Paroles d’artiste

Matt Mullican : « Mes collections sont des miroirs de mon travail »

Par Frédéric Bonnet · Le Journal des Arts

Le 2 octobre 2013 - 750 mots

À la galerie Nelson-Freeman, à Paris, Matt Mullican confronte ses œuvres à celles de sa propre collection.

C’est une exposition particulière que propose Matt Mullican à la galerie Nelson-Freeman, à Paris. Il y confronte ses œuvres à la diversité de ses propres collections, permettant d’établir de nouvelles relations et modes de lecture de son travail.

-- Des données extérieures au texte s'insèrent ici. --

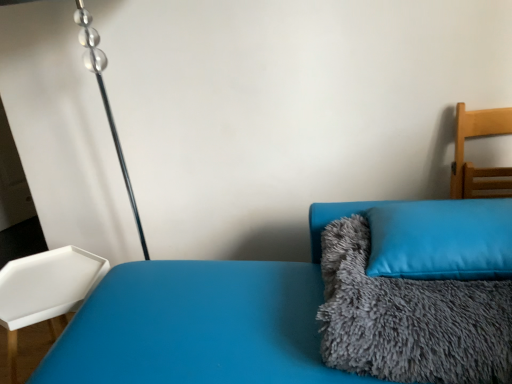
Question: Are light wood chair at right, arranged as the 2th furniture when viewed from the left, and white plastic tray at left, arranged as the second furniture when viewed from the top, making contact?

Choices:
 (A) yes
 (B) no

Answer: (B)

Question: Is light wood chair at right, arranged as the 2th furniture when viewed from the left, looking in the opposite direction of white plastic tray at left, arranged as the second furniture when viewed from the top?

Choices:
 (A) no
 (B) yes

Answer: (A)

Question: Is light wood chair at right, arranged as the 1th furniture when viewed from the top, taller than white plastic tray at left, arranged as the second furniture when viewed from the top?

Choices:
 (A) no
 (B) yes

Answer: (A)

Question: From the image's perspective, does light wood chair at right, the 1th furniture from the right, appear lower than white plastic tray at left, the 1th furniture when ordered from bottom to top?

Choices:
 (A) yes
 (B) no

Answer: (B)

Question: From a real-world perspective, is light wood chair at right, arranged as the 1th furniture when viewed from the top, located higher than white plastic tray at left, arranged as the second furniture when viewed from the top?

Choices:
 (A) no
 (B) yes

Vous donnez à voir de nombreux objets de votre collection personnelle. Souhaitiez-vous aborder là vos influences ou l’impact de cette collection sur votre travail ?
La plupart de ces objets n’ont jamais été exposés, mais j’ai déjà montré une partie de cette collection dans un autre contexte, notamment les Sandpapers [des paysages au fusain et poussière de marbre du milieu du XIXe siècle] au Drawing Center ou au Folk Art Museum à New York, totalement séparés de mon propre travail. J’ai aussi montré des pièces collectionnées devenues une partie de mon travail par le passé, comme des « bulletin boards » : des panneaux sur lesquels j’accroche des images. Certaines sont les miennes, viennent de la rue ou sont le fruit de mes accumulations. Je collectionne des photos, des journaux, des albums photos, des ensembles de cartes postales. Il y a aussi une figurine égyptienne (Ramsès, ca. 1200 av. J.-C.) que j’ai eue quand j’avais 8 ans, des bandes dessinées, etc. Je n’ai jamais vendu une seule de ces pièces et je possède beaucoup plus que ce qui est exposé ici. En général, je collectionne des choses révélatrices de ce que je fais qui reflètent mes centres d’intérêts, et j’ai pensé intéressant de faire une proposition qui exposerait ce miroir. Et il y a aussi toutes ces lignes de partage entre ce qui est de l’art et ce qui n’en est pas. Je pourrais modifier quelques éléments autour et faire de tout cela mon œuvre. Cela m’intéresse de tester ce genre de limites.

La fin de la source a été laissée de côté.